» CONSIGNE 1
Résumez en deux phrases le texte sur le Congo colonisé.
» CONSIGNE 2
Pour chacune des affirmations suivantes, indiquez par oui ou par non si elle concorde avec le texte sur le Congo colonisé, en citant les mots décisifs du texte : (a) le pays a perdu la moitié de sa population en quarante ans ; (b) Leopold II a cédé son royaume à la Belgique de son plein gré ; (c) Lumumba a pris la parole avant le roi Baudouin.
» CONSIGNE 3
Poursuivez le texte sur le Congo colonisé après sa dernière phrase.

» PASSAGE FOURNI
————————
Une partie du pays est livrée à la voracité des entreprises privées. Ces dernières avaient carte blanche pour augmenter la production. Les pires moyens étaient utilisés avec les amputations de mains des ouvriers et ouvrières mais aussi de leurs enfants quand les objectifs n’étaient pas atteints. La surexploitation est telle qu’en quarante ans le pays perd la moitié de sa population. Si dans les autres pays colonisés un semblant d’accompagnement social et éducatif avait lieu, offrant une justification du colonialisme par « l’apport aux indigènes de la civilisation », dans l’Etat indépendant du Congo, l’appellation officielle, le roi des Belges ne s’embarrassait guère de ce vernis.
Le scandale international du traitement des populations fut tel que Leopold II dût consentir à céder son royaume à la Belgique qui le gérera pendant une cinquantaine d’années jusqu’à son indépendance proclamée le 30 juin 1960.
Indépendance chaotique
C’est une scène qui restera dans l’histoire, celle du discours de Patrice Lumumba répondant le 30 juin 1960 au roi Baudouin, qui de son ton condescendant déclara l’indépendance du Congo tout en glorifiant l’action civilisatrice de la colonisation belge. Lumumba déclara : « Nous avons connu les ironies, les insultes, les coups que nous devions subir matin, midi et soir parce que nous étions des nègres. Qui oubliera que c’est à un noir que l’on disait “tu”, non certes comme à un ami, mais parce que le plus honorable “vous” était réservé aux seuls blancs ? Nous avons connu que dans les villes il y avait de magnifiques maisons pour les blancs et des paillotes croulantes pour les noirs, qu’un noir n’était admis ni dans les cinémas, ni dans les restaurants, ni dans les magasins dits européens ; qu’un noir voyageait à même la coque des péniches, aux pieds du blanc dans sa cabine de luxe. »
————————
» Enregistrements de données
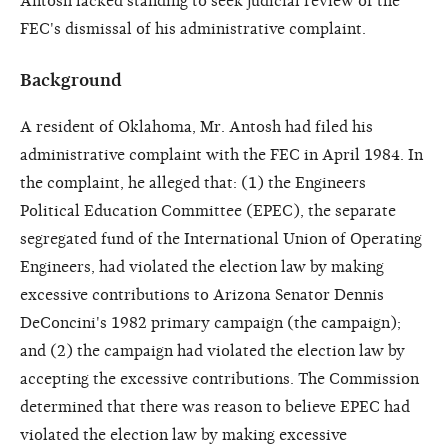
Antosh lacked standing to seek judicial review of the
FEC's dismissal of his administrative complaint.
Background
A resident of Oklahoma, Mr. Antosh had filed his
administrative complaint with the FEC in April 1984. In
the complaint, he alleged that: (1) the Engineers
Political Education Committee (EPEC), the separate
segregated fund of the International Union of Operating
Engineers, had violated the election law by making
excessive contributions to Arizona Senator Dennis
DeConcini's 1982 primary campaign (the campaign);
and (2) the campaign had violated the election law by
accepting the excessive contributions. The Commission
determined that there was reason to believe EPEC had
violated the election law by making excessive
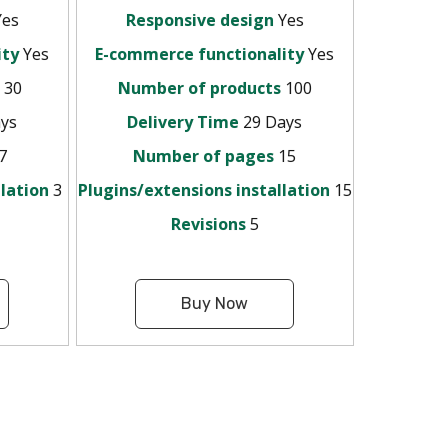
es
Responsive design
Yes
ity
Yes
E-commerce functionality
Yes
s
30
Number of products
100
ys
Delivery Time
29 Days
7
Number of pages
15
llation
3
Plugins/extensions installation
15
Revisions
5
Buy Now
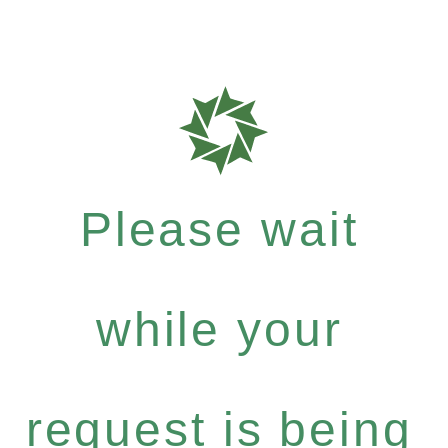
Please wait
while your
request is being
————————
» RÉPONSE RÉDIGÉE 1
Dans l'État indépendant du Congo, le roi des Belges laissa des entreprises privées surexploiter la population, jusqu'à amputer des mains, si bien que le pays perdit la moitié de ses habitants en quarante ans. Le scandale international obligea Leopold II à céder son royaume à la Belgique, qui le gouverna jusqu'à l'indépendance du 30 juin 1960, jour où Patrice Lumumba répondit au roi Baudouin en dénonçant les humiliations infligées aux Noirs.

» RÉPONSE RÉDIGÉE 2
(a) Oui : « en quarante ans le pays perd la moitié de sa population ».
(b) Non : « Le scandale international du traitement des populations fut tel que Leopold II dût consentir à céder son royaume à la Belgique ».
(c) Non : « Patrice Lumumba répondant le 30 juin 1960 au roi Baudouin ».

» RÉPONSE RÉDIGÉE 3
Rapidement l’indépendance va être sabotée par les colons, proclamant l’indépendance des deux riches régions minières le Katanga et le Sud Kasaï. Les troupes de l’ONU présentes sur place empêchent la reprise militaire des territoires sécessionnistes. De plus Lumumba a des difficultés pour trouver les compétences nécessaires pour faire au moins tourner la machine administrative car le résultat de la mission civilisatrice de la Belgique est que seulement quelques dizaines de personnes sur une population de 15 millions sont bacheliers. Patrice Lumumba cherche de l’aide, il s’adresse aux USA en vain et par dépit, lorsqu’il s’apprête à se tourner vers l’URSS, la CIA avec la complicité des colons organise son assassinat et met à la place son attaché de défense Mobutu qui règnera sur le pays pendant plus de trente ans. Sa longévité au pouvoir tient essentiellement à sa capacité à faire de son pays un bastion de l’anticommunisme en Afrique, qualité particulièrement appréciée par l’occident en période de guerre froide.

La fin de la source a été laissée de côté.